“You’re not fucking replaceable like goddamned batteries, Santos. Just tell me that you don’t want to and fucking own up to it already.” My heart was hardening by the second, and I didn’t even reprimand Marco for lighting up in the house and passing me the lit cigarette with the water glass from my nightstand to ash in. Tony could fuck himself on his rule today.
Santos clenched his fists as he glared at me until he finally spit out his reply. “Vinnie wouldn’t give a fuck if you were my wife, Eden. I thought you already understood that from our conversation last week! You’d be expendable right along with me. Tony would be best, but he said you were against it, so that leaves Vanni or Marco. None of us would be anything except ecstatic to be your husband, but we all want you safe, and I’m not that option!” His shout was punctuated by what I took to be Marco’s grunt of agreement.
I turned to look at him, questions in my head that I was afraid to ask, but he answered them anyway.
“He’s right, Edie, but I wasn’t going to push you into anything you don’t want to do or dissuade you from finally getting what you should have gotten years ago. You and Santos were it, we all knew it, so it doesn’t hurt any of us to let you have that now. We’d have made it work, still will if that’s what you decide.” The last was directed more at Santos than me, and I had a feeling that Santos would be the one at the business end of the shotgun if he refused to comply with my wishes.
I almost laughed at the notion of it, but sadness crept in because they were both right. Tony was in the same shoes I’d been in before Santos had spilled the truth. None of us were particularly good at managing words when our emotions were high, which explained Tony’s sourpuss attitude on the porch. Juggling all their asses was going to be hard work. At least Marco was somewhat levelheaded.
He got up to crack the window as I smoked and tried to figure out what to do. In the end, I couldn’t decide at all.
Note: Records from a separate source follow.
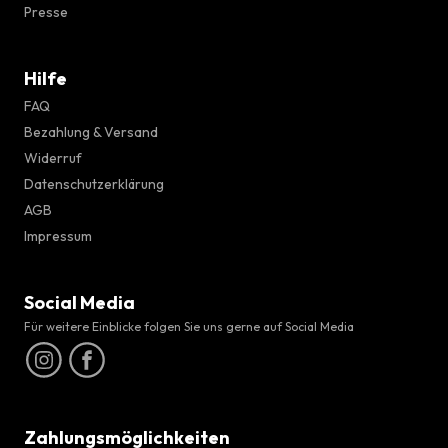
Presse
Hilfe
FAQ
Bezahlung & Versand
Widerruf
Datenschutzerklärung
AGB
Impressum
Social Media
Für weitere Einblicke folgen Sie uns gerne auf Social Media
Zahlungsmöglichkeiten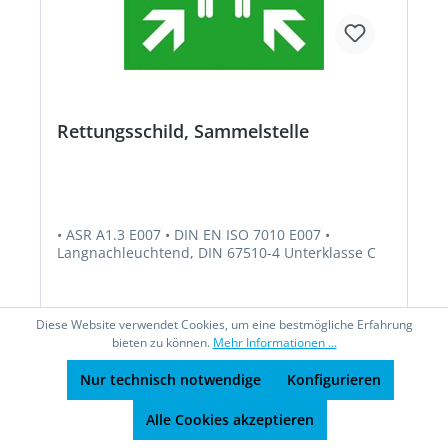
Rettungsschild, Sammelstelle
• ASR A1.3 E007 • DIN EN ISO 7010 E007 •
Langnachleuchtend, DIN 67510-4 Unterklasse C
Diese Website verwendet Cookies, um eine bestmögliche Erfahrung
bieten zu können.
Mehr Informationen ...
Nur technisch notwendige
Konfigurieren
Ab
61,29 €*
Alle Cookies akzeptieren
“Why do I even need to do this? Tony was just pissed that I was baiting him. I think we’ve established that I’m not going anywhere.” At their silence, I glanced from one to the other and dropped my cigarette in the glass to put it out. “What? Did something happen?”
Santos shrugged and rubbed a tattooed hand through his close-cut hair. “It might have been a spur of the moment thing, Eden, but it’s not a bad idea at this point. Everyone knows you’re important to us, but Vinnie is still willing to use you. It would force his hand on the subject without causing a rift we can’t afford right now.” He hesitated, looking at Marco before fixing his eyes back on me. “We’re done waiting around, baby. Things are only getting worse, and I’ll need to do my job soon.”
“How are you planning to do that when you’re under house arrest?” Then it dawned on me as I handed the glass off to Marco. “Vanni can get around the monitors, can’t he?” It wasn’t really a question, but I had more important issues than Giovanni’s tech skills. “You’re going after Rodrigo. When were you going to tell me this?” My voice was strained from all my crying, but on top of it, my throat felt strangled by my fear. He’s going to get himself killed.
“As soon as he makes his presence known, yes, I am. It would already be done if we knew where he was, but he planned this takeover for a long time and knew what he was doing.” His tortured blue eyes met my green ones while I contemplated all the ways their plans could go wrong. Not to mention he was talking about murdering his own father. Could he even do it?
I crossed my arms, hurt and anger warring in me equally. “So what, you think you’d leave me a widow? Or you want to make sure I’m taken care of if you’re not around to do it?”
“Both,” he gritted out, crossing his arms across his chest, making his t-shirt strain with the move. “He had my house hit yesterday. I’d already moved most of what I didn’t want to part with here, but that’s a pretty fucking clear sign that I’m dead to him. It’s also something we can’t ignore without losing face or we taking the chance of more men defecting to his side.”
The blood drained from my head fast enough to leave me dizzy. There was a very real possibility I would lose him again. It was a good thing I was already sitting down, or I’d have fallen on my ass. Will any of us ever get to be happy?
I excused myself to shower and asked if they minded putting my lunch in the microwave until I could come down to eat it. Seemed I had decisions to make, and not only about who I was going to marry.